How to Paint a Color Wash
Now you can mimic walls created long before the paint roller came along.
You could spend days with a float and a trowel trying to make your walls look perfect. But where's the fun in that? You'd be much better off if you just embrace that old messy plaster and play up its rough surface and worn-out paint. Or if you're in a new house, infuse your too-pristine drywall with a little old-world character. All it takes is a little paint trickery.
With a few brushes and a series of complementary hues, you can mimic walls created long before the paint roller came along. As This Old House senior technical editor Mark Powers shows, brushing on your colors will hide imperfections—or create them with intention on smooth walls. What you'll end up with when you're done is a room that's so delightfully imperfect, it's perfect.
Color Wash Overview
When you color wash, you essentially stand with a brush in your hand and scribble the paint onto the wall in frenetic, wild sweeps. But the colors you choose are as important as the technique. So to be sure you actually like your hues, your first step should be to make a test board to hold against your wall. (See Product Gallery for color guidance.)
Color washing works best when all the colors show through—the base and the brushed layers. To create that effect, your brushwork has to be as random as possible—bare patches and bristle marks should clearly show. The more haphazard your brushing, the more successful the effect will be.
Today's paints have fewer solvents in them than they used to, however, which means they smell better but dry faster. So you'll need to open up the paint's working time by thinning it out with glaze. Glaze comes with a slight sheen that has the added benefit of imparting some depth to the finish. For the base coat, which you should roll on to speed the process, use a semigloss paint for its slickness and reflective properties.

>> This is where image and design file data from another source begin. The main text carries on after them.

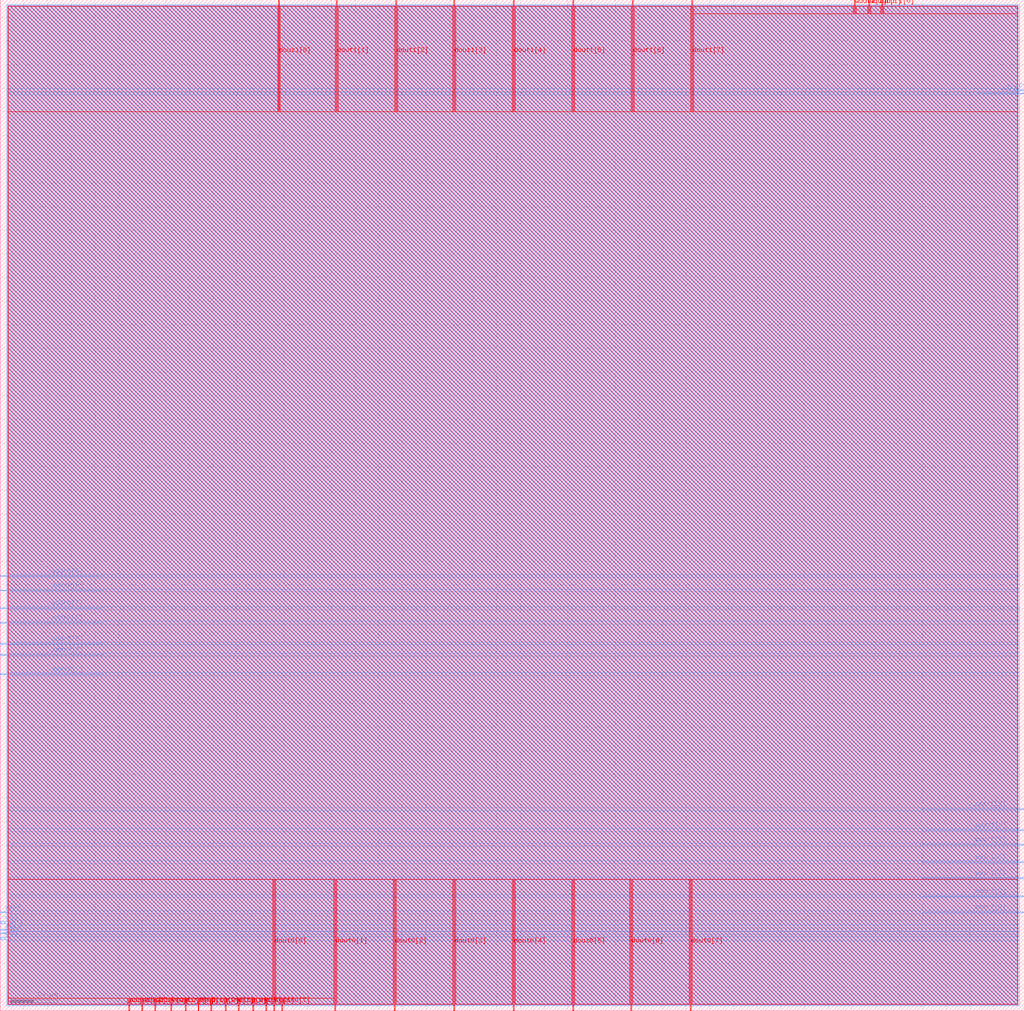
<source format=lef>
VERSION 5.7 ;
  NOWIREEXTENSIONATPIN ON ;
  DIVIDERCHAR "/" ;
  BUSBITCHARS "[]" ;
MACRO sky130_sram_1kbytes_1rw1r_8x1024_8
  CLASS BLOCK ;
  FOREIGN sky130_sram_1kbytes_1rw1r_8x1024_8 ;
  ORIGIN 0.000 0.000 ;
  SIZE 432.860 BY 427.420 ;
  PIN csb0
    PORT
      LAYER met3 ;
        RECT 0.000 32.640 3.960 33.020 ;
    END
  END csb0
  PIN web0
    PORT
      LAYER met3 ;
        RECT 0.000 41.480 3.960 41.860 ;
    END
  END web0
  PIN clk0
    PORT
      LAYER met3 ;
        RECT 0.000 34.000 5.140 34.380 ;
    END
  END clk0
  PIN din0[0]
    PORT
      LAYER met4 ;
        RECT 78.200 0.000 78.580 4.790 ;
    END
  END din0[0]
  PIN din0[1]
    PORT
      LAYER met4 ;
        RECT 83.640 0.000 84.020 4.790 ;
    END
  END din0[1]
  PIN din0[2]
    PORT
      LAYER met4 ;
        RECT 89.080 0.000 89.460 4.790 ;
    END
  END din0[2]
  PIN din0[3]
    PORT
      LAYER met4 ;
        RECT 95.200 0.000 95.580 4.790 ;
    END
  END din0[3]
  PIN din0[4]
    PORT
      LAYER met4 ;
        RECT 100.640 0.000 101.020 4.790 ;
    END
  END din0[4]
  PIN din0[5]
    PORT
      LAYER met4 ;
        RECT 106.760 0.000 107.140 4.790 ;
    END
  END din0[5]
  PIN din0[6]
    PORT
      LAYER met4 ;
        RECT 112.200 0.000 112.580 4.790 ;
    END
  END din0[6]
  PIN din0[7]
    PORT
      LAYER met4 ;
        RECT 119.000 0.000 119.380 4.790 ;
    END
  END din0[7]
  PIN dout0[0]
    PORT
      LAYER met4 ;
        RECT 115.600 0.000 115.980 55.110 ;
    END
  END dout0[0]
  PIN dout0[1]
    PORT
      LAYER met4 ;
        RECT 141.440 0.000 141.820 55.110 ;
    END
  END dout0[1]
  PIN dout0[2]
    PORT
      LAYER met4 ;
        RECT 166.600 0.000 166.980 55.110 ;
    END
  END dout0[2]
  PIN dout0[3]
    PORT
      LAYER met4 ;
        RECT 191.760 0.000 192.140 55.110 ;
    END
  END dout0[3]
  PIN dout0[4]
    PORT
      LAYER met4 ;
        RECT 216.920 0.000 217.300 55.110 ;
    END
  END dout0[4]
  PIN dout0[5]
    PORT
      LAYER met4 ;
        RECT 242.080 0.000 242.460 55.110 ;
    END
  END dout0[5]
  PIN dout0[6]
    PORT
      LAYER met4 ;
        RECT 266.560 0.000 266.940 55.110 ;
    END
  END dout0[6]
  PIN dout0[7]
    PORT
      LAYER met4 ;
        RECT 291.720 0.000 292.100 55.110 ;
    END
  END dout0[7]
  PIN addr0[0]
    PORT
      LAYER met4 ;
        RECT 54.400 0.000 54.780 4.790 ;
    END
  END addr0[0]
  PIN addr0[1]
    PORT
      LAYER met4 ;
        RECT 59.840 0.000 60.220 4.790 ;
    END
  END addr0[1]
  PIN addr0[2]
    PORT
      LAYER met4 ;
        RECT 65.280 0.000 65.660 4.790 ;
    END
  END addr0[2]
  PIN addr0[3]
    PORT
      LAYER met3 ;
        RECT 0.000 142.120 43.220 142.500 ;
    END
  END addr0[3]
  PIN addr0[4]
    PORT
      LAYER met3 ;
        RECT 0.000 150.280 43.220 150.660 ;
    END
  END addr0[4]
  PIN addr0[5]
    PORT
      LAYER met3 ;
        RECT 0.000 155.040 43.220 155.420 ;
    END
  END addr0[5]
  PIN addr0[6]
    PORT
      LAYER met3 ;
        RECT 0.000 163.880 42.500 164.260 ;
    END
  END addr0[6]
  PIN addr0[7]
    PORT
      LAYER met3 ;
        RECT 0.000 170.000 42.500 170.380 ;
    END
  END addr0[7]
  PIN addr0[8]
    PORT
      LAYER met3 ;
        RECT 0.000 177.480 43.220 177.860 ;
    END
  END addr0[8]
  PIN addr0[9]
    PORT
      LAYER met3 ;
        RECT 0.000 183.600 42.500 183.980 ;
    END
  END addr0[9]
  PIN wmask0[0]
    PORT
      LAYER met4 ;
        RECT 72.080 0.000 72.460 4.790 ;
    END
  END wmask0[0]
  PIN csb1
    PORT
      LAYER met3 ;
        RECT 428.400 388.960 432.860 389.340 ;
    END
  END csb1
  PIN clk1
    PORT
      LAYER met3 ;
        RECT 414.120 387.600 432.860 387.980 ;
    END
  END clk1
  PIN dout1[0]
    PORT
      LAYER met4 ;
        RECT 117.640 380.470 118.020 427.420 ;
    END
  END dout1[0]
  PIN dout1[1]
    PORT
      LAYER met4 ;
        RECT 142.120 380.470 142.500 427.420 ;
    END
  END dout1[1]
  PIN dout1[2]
    PORT
      LAYER met4 ;
        RECT 167.280 380.470 167.660 427.420 ;
    END
  END dout1[2]
  PIN dout1[3]
    PORT
      LAYER met4 ;
        RECT 191.760 380.470 192.140 427.420 ;
    END
  END dout1[3]
  PIN dout1[4]
    PORT
      LAYER met4 ;
        RECT 216.920 380.470 217.300 427.420 ;
    END
  END dout1[4]
  PIN dout1[5]
    PORT
      LAYER met4 ;
        RECT 242.080 380.470 242.460 427.420 ;
    END
  END dout1[5]
  PIN dout1[6]
    PORT
      LAYER met4 ;
        RECT 267.240 380.470 267.620 427.420 ;
    END
  END dout1[6]
  PIN dout1[7]
    PORT
      LAYER met4 ;
        RECT 292.400 380.470 292.780 427.420 ;
    END
  END dout1[7]
  PIN addr1[0]
    PORT
      LAYER met4 ;
        RECT 372.640 421.950 373.020 427.420 ;
    END
  END addr1[0]
  PIN addr1[1]
    PORT
      LAYER met4 ;
        RECT 367.200 421.950 367.580 427.420 ;
    END
  END addr1[1]
  PIN addr1[2]
    PORT
      LAYER met4 ;
        RECT 361.080 421.950 361.460 427.420 ;
    END
  END addr1[2]
  PIN addr1[3]
    PORT
      LAYER met3 ;
        RECT 390.320 85.000 432.860 85.380 ;
    END
  END addr1[3]
  PIN addr1[4]
    PORT
      LAYER met3 ;
        RECT 391.090 76.160 432.860 76.540 ;
    END
  END addr1[4]
  PIN addr1[5]
    PORT
      LAYER met3 ;
        RECT 390.320 70.040 432.860 70.420 ;
    END
  END addr1[5]
  PIN addr1[6]
    PORT
      LAYER met3 ;
        RECT 390.320 62.560 432.860 62.940 ;
    END
  END addr1[6]
  PIN addr1[7]
    PORT
      LAYER met3 ;
        RECT 390.320 55.760 432.860 56.140 ;
    END
  END addr1[7]
  PIN addr1[8]
    PORT
      LAYER met3 ;
        RECT 390.320 48.280 432.860 48.660 ;
    END
  END addr1[8]
  PIN addr1[9]
    PORT
      LAYER met3 ;
        RECT 390.320 41.480 432.860 41.860 ;
    END
  END addr1[9]
  PIN vdd
    PORT
      LAYER met3 ;
        RECT 0.000 36.720 3.780 37.780 ;
    END
  END vdd
  PIN gnd
    PORT
      LAYER met3 ;
        RECT 0.000 29.920 3.780 30.980 ;
    END
  END gnd
  OBS
      LAYER li1 ;
        RECT 3.165 2.515 430.005 424.765 ;
      LAYER met1 ;
        RECT 3.090 2.550 430.080 424.730 ;
      LAYER met2 ;
        RECT 3.110 2.495 430.060 424.785 ;
      LAYER met3 ;
        RECT 2.720 389.740 430.820 425.380 ;
        RECT 2.720 388.560 428.000 389.740 ;
        RECT 2.720 388.380 430.820 388.560 ;
        RECT 2.720 387.200 413.720 388.380 ;
        RECT 2.720 184.380 430.820 387.200 ;
        RECT 42.900 183.200 430.820 184.380 ;
        RECT 2.720 178.260 430.820 183.200 ;
        RECT 43.620 177.080 430.820 178.260 ;
        RECT 2.720 170.780 430.820 177.080 ;
        RECT 42.900 169.600 430.820 170.780 ;
        RECT 2.720 164.660 430.820 169.600 ;
        RECT 42.900 163.480 430.820 164.660 ;
        RECT 2.720 155.820 430.820 163.480 ;
        RECT 43.620 154.640 430.820 155.820 ;
        RECT 2.720 151.060 430.820 154.640 ;
        RECT 43.620 149.880 430.820 151.060 ;
        RECT 2.720 142.900 430.820 149.880 ;
        RECT 43.620 141.720 430.820 142.900 ;
        RECT 2.720 85.780 430.820 141.720 ;
        RECT 2.720 84.600 389.920 85.780 ;
        RECT 2.720 76.940 430.820 84.600 ;
        RECT 2.720 75.760 390.690 76.940 ;
        RECT 2.720 70.820 430.820 75.760 ;
        RECT 2.720 69.640 389.920 70.820 ;
        RECT 2.720 63.340 430.820 69.640 ;
        RECT 2.720 62.160 389.920 63.340 ;
        RECT 2.720 56.540 430.820 62.160 ;
        RECT 2.720 55.360 389.920 56.540 ;
        RECT 2.720 49.060 430.820 55.360 ;
        RECT 2.720 47.880 389.920 49.060 ;
        RECT 2.720 42.260 430.820 47.880 ;
        RECT 4.360 41.080 389.920 42.260 ;
        RECT 2.720 38.180 430.820 41.080 ;
        RECT 4.180 36.320 430.820 38.180 ;
        RECT 2.720 34.780 430.820 36.320 ;
        RECT 5.540 33.600 430.820 34.780 ;
        RECT 2.720 33.420 430.820 33.600 ;
        RECT 4.360 32.240 430.820 33.420 ;
        RECT 2.720 31.380 430.820 32.240 ;
        RECT 4.180 29.520 430.820 31.380 ;
        RECT 2.720 2.040 430.820 29.520 ;
      LAYER met4 ;
        RECT 3.400 380.070 117.240 424.675 ;
        RECT 118.420 380.070 141.720 424.675 ;
        RECT 142.900 380.070 166.880 424.675 ;
        RECT 168.060 380.070 191.360 424.675 ;
        RECT 192.540 380.070 216.520 424.675 ;
        RECT 217.700 380.070 241.680 424.675 ;
        RECT 242.860 380.070 266.840 424.675 ;
        RECT 268.020 380.070 292.000 424.675 ;
        RECT 293.180 421.550 360.680 424.675 ;
        RECT 361.860 421.550 366.800 424.675 ;
        RECT 367.980 421.550 372.240 424.675 ;
        RECT 373.420 421.550 430.140 424.675 ;
        RECT 293.180 380.070 430.140 421.550 ;
        RECT 3.400 55.510 430.140 380.070 ;
        RECT 3.400 5.190 115.200 55.510 ;
        RECT 3.400 2.745 54.000 5.190 ;
        RECT 55.180 2.745 59.440 5.190 ;
        RECT 60.620 2.745 64.880 5.190 ;
        RECT 66.060 2.745 71.680 5.190 ;
        RECT 72.860 2.745 77.800 5.190 ;
        RECT 78.980 2.745 83.240 5.190 ;
        RECT 84.420 2.745 88.680 5.190 ;
        RECT 89.860 2.745 94.800 5.190 ;
        RECT 95.980 2.745 100.240 5.190 ;
        RECT 101.420 2.745 106.360 5.190 ;
        RECT 107.540 2.745 111.800 5.190 ;
        RECT 112.980 2.745 115.200 5.190 ;
        RECT 116.380 5.190 141.040 55.510 ;
        RECT 116.380 2.745 118.600 5.190 ;
        RECT 119.780 2.745 141.040 5.190 ;
        RECT 142.220 2.745 166.200 55.510 ;
        RECT 167.380 2.745 191.360 55.510 ;
        RECT 192.540 2.745 216.520 55.510 ;
        RECT 217.700 2.745 241.680 55.510 ;
        RECT 242.860 2.745 266.160 55.510 ;
        RECT 267.340 2.745 291.320 55.510 ;
        RECT 292.500 2.745 430.140 55.510 ;
  END
END sky130_sram_1kbytes_1rw1r_8x1024_8
END LIBRARY


</source>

Balance between the two top brushed layers is the sign of a good color wash. Many first-time decorative painters worry too much about coverage and end up with an over-blended surface. Start out as rough as possible; you'll be able to soften things up by using a soft, dry polyester brush to feather out any harsh markings while the top layer is still wet. Then, if you're still not satisfied, you can always go back over discreet spots with more glaze until the effect is exactly the way you like it.